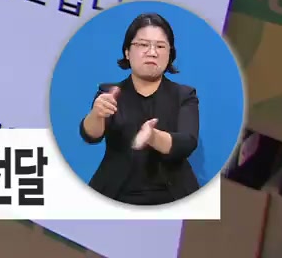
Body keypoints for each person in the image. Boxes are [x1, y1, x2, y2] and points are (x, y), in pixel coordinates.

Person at [79, 12, 200, 206]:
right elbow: (90, 136)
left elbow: (187, 142)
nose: (152, 52)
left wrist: (152, 137)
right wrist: (96, 114)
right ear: (127, 52)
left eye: (160, 46)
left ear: (170, 54)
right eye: (143, 45)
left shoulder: (184, 95)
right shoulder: (109, 92)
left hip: (171, 197)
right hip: (115, 193)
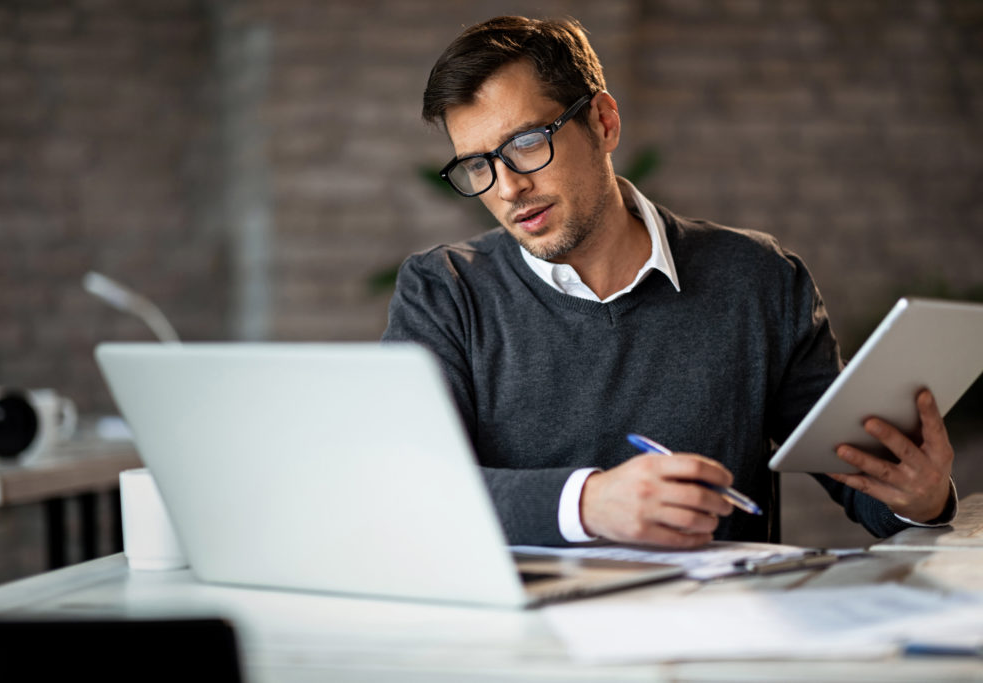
^^^^
Write out an exact reproduction of the lines from the line that holds "right wrist: (96, 114)" to the bottom of the listing above, both ends included. Exclude pictures.

right wrist: (96, 114)
right ear: (127, 52)
left eye: (160, 46)
left ear: (170, 54)
right eye: (143, 45)
left shoulder: (184, 95)
right shoulder: (109, 92)
left hip: (171, 197)
right hip: (115, 193)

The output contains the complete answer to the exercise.